Sensibiliser pour « éclairer » les esprits

La Miviludes rappelle que ces pratiques « n’ont pas de fondement scientifique » et que « les praticiens qui y recourent ne sont formés par aucun organisme fiable« . Elle appelle au développement d’actions sur le renforcement d’un esprit critique, mais aussi de formation et de sensibilisation des professionnels par des acteurs publics et associatifs. Un comité d’appui à l’encadrement de ces pratiques, piloté par le ministère de la Santé et de la Prévention, a été institué « afin de dégager un consensus scientifique pour mieux lutter contre les dérives thérapeutiques notamment celles ayant un caractère sectaire. ». Parallèlement, une loi contre les dérives sectaires promulguée en mai 2024, a permis la création de nouveaux délits de provocation à l’abandon ou l’abstention de soins ou à l’adoption de pratiques exposant une personne à un risque grave pour sa santé.

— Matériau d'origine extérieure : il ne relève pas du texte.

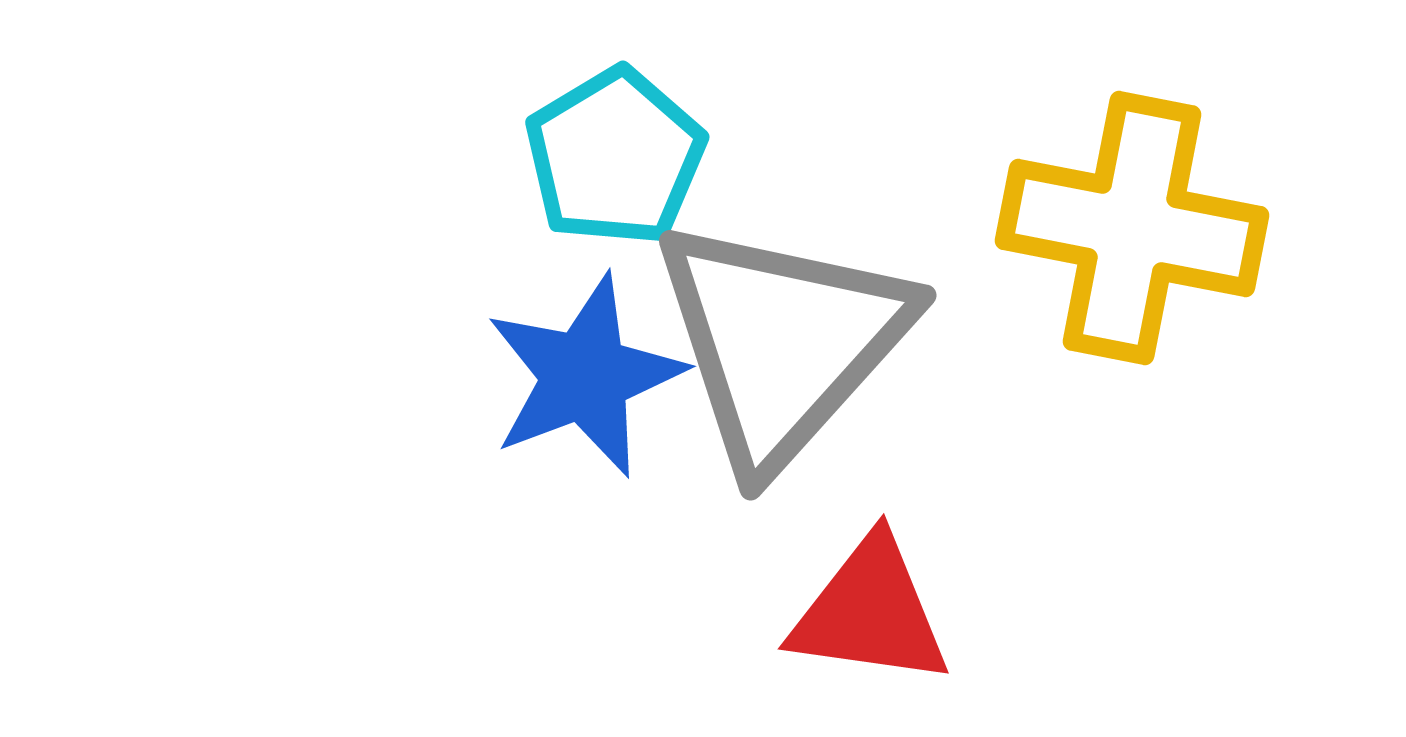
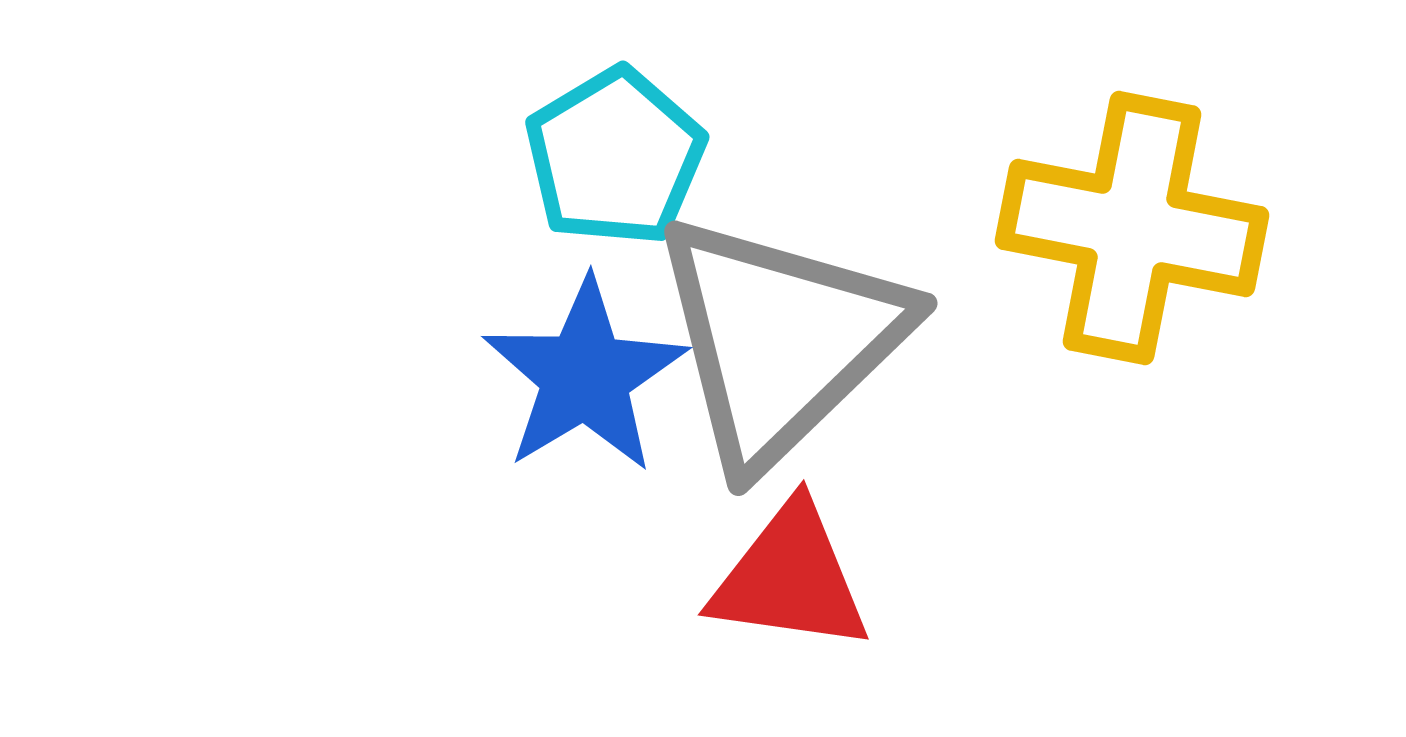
gray triangle: moved 2 px left, 2 px up; rotated 4 degrees clockwise
blue star: rotated 10 degrees counterclockwise
red triangle: moved 80 px left, 34 px up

*Au titre de l’Article 40 du Code de procédure pénale qui impose l’obligation à « toute autorité constituée, tout officier public ou fonctionnaire qui, dans l’exercice de ses fonctions, acquiert la connaissance d’un crime ou d’un délit » d’en avertir un procureur de la République.

• Rapport d’activité 2022-2024 de la Mission interministérielle de vigilance et de lutte contre les dérives sectaires, Miviludes (PDF).